**Extracted text:**
• • •

- Church: Church of England
- Diocese: Diocese of Leicester
- In office: 2022 to present
- Other post: Assistant Bishop of Coventry (November 2023–present)

Orders
- Ordination: 2008 (deacon) 2009 (priest)
- Consecration: 25 January 2022 by Justin Welby

Personal details
- Born: Varghese Malayil Lukose Muthalaly 1979 (age 46–47) South India
- Denomination: Anglicanism
- Spouse: Katy
- Children: Four
- Alma mater: Southern Asia Bible College, Bangalore Wycliffe Hall, Oxford

= Saju Muthalaly =

Indian-British Anglican bishop

Varghese Malayil Lukose "Saju" Muthalaly (born 1979) is an Indian-British Anglican bishop. Since 2022, he has been the Bishop of Loughborough, a suffragan bishop in the Church of England's Diocese of Leicester.

==Early life and education==
Muthalaly was born in 1979 in South India. He grew up in a leprosy hospital in Bangalore, where his mother was a nurse. His family were part of the Malankara Orthodox Syrian Church, and he "committed his life to Christ" as a teenager. He studied at the Southern Asia Bible College in Bangalore, graduating with a Bachelor of Theology (BTh) degree in 2001. Having moved to the United Kingdom in 2001, he trained for ordination at Wycliffe Hall, Oxford, an evangelical Anglican theological college, and graduated from the University of Oxford with a further BTh in 2008.

==Ordained ministry==
Muthalaly was ordained in the Church of England as a deacon in 2008 and as a priest in 2009. From 2008 to 2011, he served his curacy at St Thomas' Church, Lancaster, a charismatic evangelical church in the Diocese of Blackburn. He then moved to the Diocese of Carlisle, where he was an associate vicar at St Thomas' Church, Kendal and St Catherine's Church, Crook from 2011 to 2015. In 2015, he joined St Mark's Church, Gillingham and St Mary's Island in the Diocese of Rochester as priest in charge. He was made vicar of St Mark's Gillingham in 2019.

• • •

**Data section:**
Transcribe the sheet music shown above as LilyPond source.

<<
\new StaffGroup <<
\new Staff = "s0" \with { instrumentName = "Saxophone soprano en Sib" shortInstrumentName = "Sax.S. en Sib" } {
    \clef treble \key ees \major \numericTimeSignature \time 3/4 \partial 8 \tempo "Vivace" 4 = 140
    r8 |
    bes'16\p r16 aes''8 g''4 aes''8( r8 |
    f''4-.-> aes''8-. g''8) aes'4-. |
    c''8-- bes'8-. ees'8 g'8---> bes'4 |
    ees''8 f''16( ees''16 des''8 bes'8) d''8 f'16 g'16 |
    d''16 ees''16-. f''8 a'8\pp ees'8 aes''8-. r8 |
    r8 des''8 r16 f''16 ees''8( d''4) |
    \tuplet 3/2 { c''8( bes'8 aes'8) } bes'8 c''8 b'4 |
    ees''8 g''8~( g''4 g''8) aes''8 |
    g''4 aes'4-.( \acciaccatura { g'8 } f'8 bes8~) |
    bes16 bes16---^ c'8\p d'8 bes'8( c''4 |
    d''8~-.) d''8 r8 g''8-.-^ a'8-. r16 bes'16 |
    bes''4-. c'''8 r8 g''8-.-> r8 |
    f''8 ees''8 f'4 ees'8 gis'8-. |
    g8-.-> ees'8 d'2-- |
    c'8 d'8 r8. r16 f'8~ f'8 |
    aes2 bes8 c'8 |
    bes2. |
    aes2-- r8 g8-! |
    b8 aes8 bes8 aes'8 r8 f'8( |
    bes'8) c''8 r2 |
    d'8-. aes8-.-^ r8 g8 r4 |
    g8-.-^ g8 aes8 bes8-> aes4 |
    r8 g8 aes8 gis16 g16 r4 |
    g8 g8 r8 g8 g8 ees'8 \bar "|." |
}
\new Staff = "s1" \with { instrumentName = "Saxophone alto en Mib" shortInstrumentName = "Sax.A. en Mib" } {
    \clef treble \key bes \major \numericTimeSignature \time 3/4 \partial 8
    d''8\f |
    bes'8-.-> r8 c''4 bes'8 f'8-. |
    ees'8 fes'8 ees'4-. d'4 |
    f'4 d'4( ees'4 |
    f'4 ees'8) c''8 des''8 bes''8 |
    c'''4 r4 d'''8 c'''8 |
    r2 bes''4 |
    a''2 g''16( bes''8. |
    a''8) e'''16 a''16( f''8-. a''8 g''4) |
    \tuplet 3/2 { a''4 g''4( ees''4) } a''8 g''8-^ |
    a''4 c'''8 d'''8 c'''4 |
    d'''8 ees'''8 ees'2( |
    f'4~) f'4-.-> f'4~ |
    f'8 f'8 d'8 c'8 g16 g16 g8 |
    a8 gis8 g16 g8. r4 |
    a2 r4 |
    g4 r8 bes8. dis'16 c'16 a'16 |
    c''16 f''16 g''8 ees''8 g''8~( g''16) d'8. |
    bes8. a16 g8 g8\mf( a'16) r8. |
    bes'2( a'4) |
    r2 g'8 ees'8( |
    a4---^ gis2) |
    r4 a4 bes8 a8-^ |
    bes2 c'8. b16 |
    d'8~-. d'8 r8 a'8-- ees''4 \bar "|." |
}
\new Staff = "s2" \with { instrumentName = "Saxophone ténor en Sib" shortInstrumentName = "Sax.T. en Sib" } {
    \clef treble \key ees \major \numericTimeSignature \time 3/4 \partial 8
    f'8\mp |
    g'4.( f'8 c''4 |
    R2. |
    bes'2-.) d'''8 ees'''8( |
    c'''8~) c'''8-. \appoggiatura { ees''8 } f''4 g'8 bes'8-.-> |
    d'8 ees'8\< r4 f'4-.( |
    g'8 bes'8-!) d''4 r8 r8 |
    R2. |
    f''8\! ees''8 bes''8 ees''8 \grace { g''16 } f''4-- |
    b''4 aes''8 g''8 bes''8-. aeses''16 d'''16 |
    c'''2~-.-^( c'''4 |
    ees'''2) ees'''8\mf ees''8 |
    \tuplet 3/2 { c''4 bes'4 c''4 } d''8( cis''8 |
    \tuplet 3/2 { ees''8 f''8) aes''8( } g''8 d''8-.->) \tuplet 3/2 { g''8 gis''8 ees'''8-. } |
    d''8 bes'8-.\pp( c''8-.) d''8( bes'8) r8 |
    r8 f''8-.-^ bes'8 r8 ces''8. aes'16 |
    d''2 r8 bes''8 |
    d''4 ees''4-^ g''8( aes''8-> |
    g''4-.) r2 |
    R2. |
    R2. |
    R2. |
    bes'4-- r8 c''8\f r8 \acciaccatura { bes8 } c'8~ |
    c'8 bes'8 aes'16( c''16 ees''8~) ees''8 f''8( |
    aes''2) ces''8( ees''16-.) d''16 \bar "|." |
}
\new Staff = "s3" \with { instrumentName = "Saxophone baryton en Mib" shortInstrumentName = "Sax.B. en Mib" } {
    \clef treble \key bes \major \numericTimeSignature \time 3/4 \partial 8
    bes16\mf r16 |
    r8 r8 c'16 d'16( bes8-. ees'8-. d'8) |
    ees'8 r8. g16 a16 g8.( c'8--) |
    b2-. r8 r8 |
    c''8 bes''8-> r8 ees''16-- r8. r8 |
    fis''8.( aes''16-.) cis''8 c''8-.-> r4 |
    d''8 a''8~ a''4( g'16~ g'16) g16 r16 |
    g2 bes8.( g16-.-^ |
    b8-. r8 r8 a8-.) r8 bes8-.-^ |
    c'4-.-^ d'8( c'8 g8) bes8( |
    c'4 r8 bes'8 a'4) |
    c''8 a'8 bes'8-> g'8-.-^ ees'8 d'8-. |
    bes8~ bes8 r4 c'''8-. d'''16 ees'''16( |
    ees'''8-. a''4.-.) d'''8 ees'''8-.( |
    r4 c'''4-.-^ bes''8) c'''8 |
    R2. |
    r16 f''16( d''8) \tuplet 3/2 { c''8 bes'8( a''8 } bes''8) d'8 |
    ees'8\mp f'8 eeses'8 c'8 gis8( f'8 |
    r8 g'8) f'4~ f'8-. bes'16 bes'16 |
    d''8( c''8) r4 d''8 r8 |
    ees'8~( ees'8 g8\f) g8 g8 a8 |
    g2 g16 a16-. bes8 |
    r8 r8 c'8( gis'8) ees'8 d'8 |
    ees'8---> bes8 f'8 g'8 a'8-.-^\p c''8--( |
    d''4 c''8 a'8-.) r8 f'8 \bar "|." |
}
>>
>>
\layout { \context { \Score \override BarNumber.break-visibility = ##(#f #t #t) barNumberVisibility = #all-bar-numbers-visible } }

• • •

**What the task asks:**
Answer these questions from the article on Saju Muthalaly.
1. Who consecrated him?
2. Where did he grow up?
3. At which church did he serve his curacy?
You can set the data aside.

**Task result:**
1. Justin Welby
2. In a leprosy hospital in Bangalore
3. St Thomas' Church, Lancaster